ドラム禅問答

ドラマー稼業の知人が昨日「愛用していたシンバルにヒビが入ってしまった」と嘆いておられた。彼はサウンドの細部にまでとことんこだわる職人気質のドラマーで、かつヴィンテージ楽器の優秀なコレクターとしても知られる男なので、その無念たるやさぞかし大きなものだろうと思う。
しかし、ドラムという楽器はそもそも、棒で思い切り叩くことで音を鳴らす楽器なのであり、いかに大事なシンバルであろうと、棒で叩くものだ。大事にしているからといって叩かないのでは、雨にさらすのがいやだからと傘をささないのと同じだ。丹念に磨くなどのケアーはすれど、結局は棒で叩く。手首を柔らかくして、適度に力を抜きながらも、結構な勢いで叩くのである。それは壊れもする。
割れてしまっては悲しい、しかし叩かないわけにはいかない。ドラムを叩かぬ一般人には分からぬ、深い深い哲学のような悩みである。というようなことをツイッターで吐いたところーー私の身近にはプロフェッショナルのドラマーが何人かいるのだが、そのうちのひとりが、やはりその禅問答に何年も頭を捻らせているのだという。スネアやタムなどのいわゆるタイコの類は、直接的に叩くのはヘッド部分であり、よほどのことがない限りは部品の取り替えでなんとかなるのだろう。しかしシンバルはどうだ。むき出しの金物を直接叩いた音色こそがシンバルのそれであり、柔らかい布などで打面を覆うわけにもいかない。凹みや歪みはまだしも、ヒビが入ってしまったのでは(よほどの例外を除いて)余分なノイズが入ってしまう、使い物にならない、やけに大きな粗大ゴミになってしまうのだろう。良い品物はやはり高額な場合がほとんどで、何度だって叩きたいものほど、なるべく痛まぬよう大事にしたい。実に悩ましい、禅問答である。

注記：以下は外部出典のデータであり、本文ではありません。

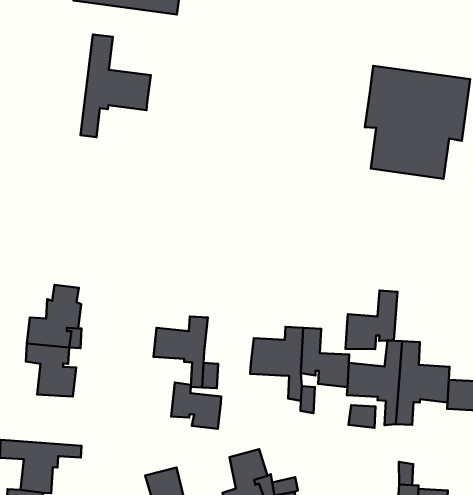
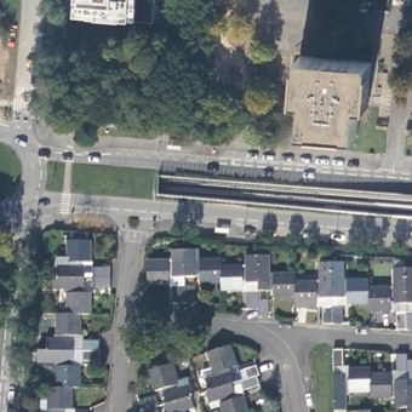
building: [80,34,151,137] -> none
building: [345,290,398,349] -> none
building: [171,382,221,429] -> [184,250,221,282]
building: none -> [44,313,97,350]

このことをなにかに喩えて、ドラムに縁のないあなたに示唆的な文言を私がつぶやくのかというと、そのようなことはないのであった。段落が変わったからといって勝手に想像してもらっては困る。シンバルは割れ、ドラマーは嘆くのだ。ドラマーの日常はそのように過ぎ、テン年代は少しずつ近づいてくる。やっぱり「テン年代」はさすがにナシだと思うので、佐々木氏にはもう少しじっくり考えてほしい。